Core Event Schema Boundary

Design principle for what belongs on nexus_events vs facet tables (dimensions, measurements, source tables).

Principle

Every column on nexus_events must be required. If a field cannot be guaranteed on every event from every source, it does not belong on the core event table — it belongs in a facet table (dimensions, measurements, identifiers, traits, attribution) or on the source event table.

There are no optional columns on nexus_events.

Why

The core event table is the nexus contract. Downstream consumers — output models, semantic layer generators, LLM agents — need to know exactly what they can rely on without checking for nulls or reading source-specific documentation. A column that is "usually there" is worse than a column that is always there or a column that lives in a well-defined facet table with metadata.

Optional columns create ambiguity:

  • Is it null because the source doesn't have this concept, or because of a bug?
  • Should the semantic layer expose it as a dimension? It's not in the metadata pipeline.
  • Does an LLM know to check for it? It's not in the facet catalog.

Required columns eliminate these questions. Facet tables with EAV metadata answer them systematically for everything else.

Current Required Fields

Field Type Description
event_id STRING Unique nexus event identifier
occurred_at TIMESTAMP Business timestamp
event_type STRING Event category
event_name STRING Specific event action
source STRING Source system name

Fields to Evaluate

The following fields are currently on or near the core event schema and need to be evaluated against the "must be required" rule:

Field Current Status Evaluation
event_description Optional Could be required (soft — warning test). Every event can produce a human-readable description.
significance Optional Candidate to move to measurements or dimensions.
_ingested_at Optional Operational metadata. Could be required with warning-level test.
_processed_at Optional Operational metadata. Could be required with warning-level test.

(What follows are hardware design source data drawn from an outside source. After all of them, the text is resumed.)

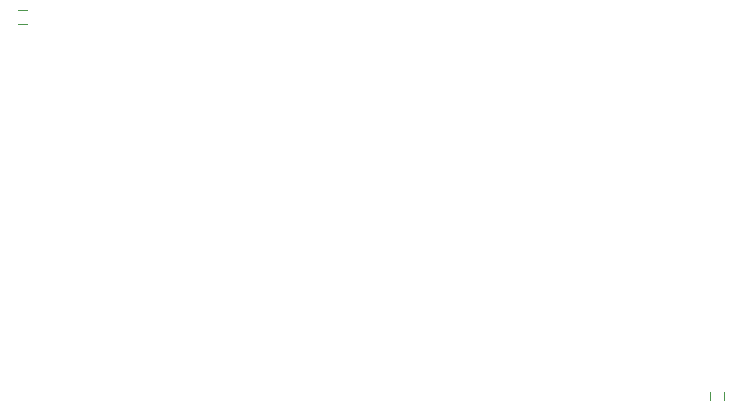
<source format=gbr>
G04 #@! TF.GenerationSoftware,KiCad,Pcbnew,(5.1.5)-3*
G04 #@! TF.CreationDate,2021-01-14T21:29:06-05:00*
G04 #@! TF.ProjectId,Wing,57696e67-2e6b-4696-9361-645f70636258,rev?*
G04 #@! TF.SameCoordinates,Original*
G04 #@! TF.FileFunction,Legend,Bot*
G04 #@! TF.FilePolarity,Positive*
%FSLAX46Y46*%
G04 Gerber Fmt 4.6, Leading zero omitted, Abs format (unit mm)*
G04 Created by KiCad (PCBNEW (5.1.5)-3) date 2021-01-14 21:29:06*
%MOMM*%
%LPD*%
G04 APERTURE LIST*
%ADD10C,0.120000*%
G04 APERTURE END LIST*
D10*
X170672649Y-93140452D02*
X170672649Y-92440452D01*
X169472649Y-92440452D02*
X169472649Y-93140452D01*
X110947649Y-61265452D02*
X111647649Y-61265452D01*
X111647649Y-60065452D02*
X110947649Y-60065452D01*
M02*

</source>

Where Non-Core Data Belongs

Data type Home Example
Quantitative values Measurements (EAV → pivot) revenue, annual_premium_price
Cross-source categorical tags Dimensions (EAV → pivot) is_revenue_earned, source_record_id

source_record_id is a good example of why this boundary matters. It is the source system's primary business identifier for the event record (contract number, invoice ID, order ID). It is broadly useful but not universal — GA4 pageviews, synthetic events, and session boundaries have no meaningful source record ID. That makes it ineligible for the core event table and a natural fit for dimensions, where absence means null in the pivot without ambiguity. | Person/group identifiers | Identifiers (EAV) | email, phone, customer_id | | Entity properties | Traits (EAV) | first_name, city, plan_type | | Touchpoint click IDs | Attribution models | fbclid, gclid | | Source-specific fields | Source event tables | contract_number, appointment_status |

The Join Tradeoff

Cleaner separation of concerns means more joins. This is an intentional choice:

  • nexus_events alone answers "what happened?" — event counts, timelines, source breakdowns. That covers a large class of questions.
  • Adding "how much?" requires joining measurements.
  • Adding "which business concept?" requires joining dimensions.
  • Adding "who was involved?" requires joining participants and entities.

Each join adds a well-defined facet with its own metadata, tests, and semantic layer discoverability. The alternative — a wide events table with every possible column — trades discoverability and contract stability for fewer joins.

These Joins Are Cheap

The pivoted facet tables (nexus_event_dimensions, nexus_event_measurements) have one row per event_id — the same grain as nexus_events. Joining them is a 1:1 primary key join, which modern columnar engines (Snowflake, BigQuery, Databricks) optimize to a hash lookup. There is no cardinality fan-out, no row explosion, no complexity. The "cost" of these joins is effectively zero at query time.

The real cost of a wide events table is not avoiding joins — it is losing contract stability, metadata discoverability, and the ability to add new facets without altering the core schema.

Impact on Semantic Layer Generation

The facet pipeline (EAV → union → pivot → metadata) is the mechanism nexus uses for auto-discovery. A field on nexus_events is not self-describing — the generator must be taught about it explicitly. A field in a facet table is automatically cataloged in the metadata table and available for semantic layer generation without configuration.

This is the strongest argument for keeping nexus_events narrow: everything outside it flows through a pipeline that makes it discoverable.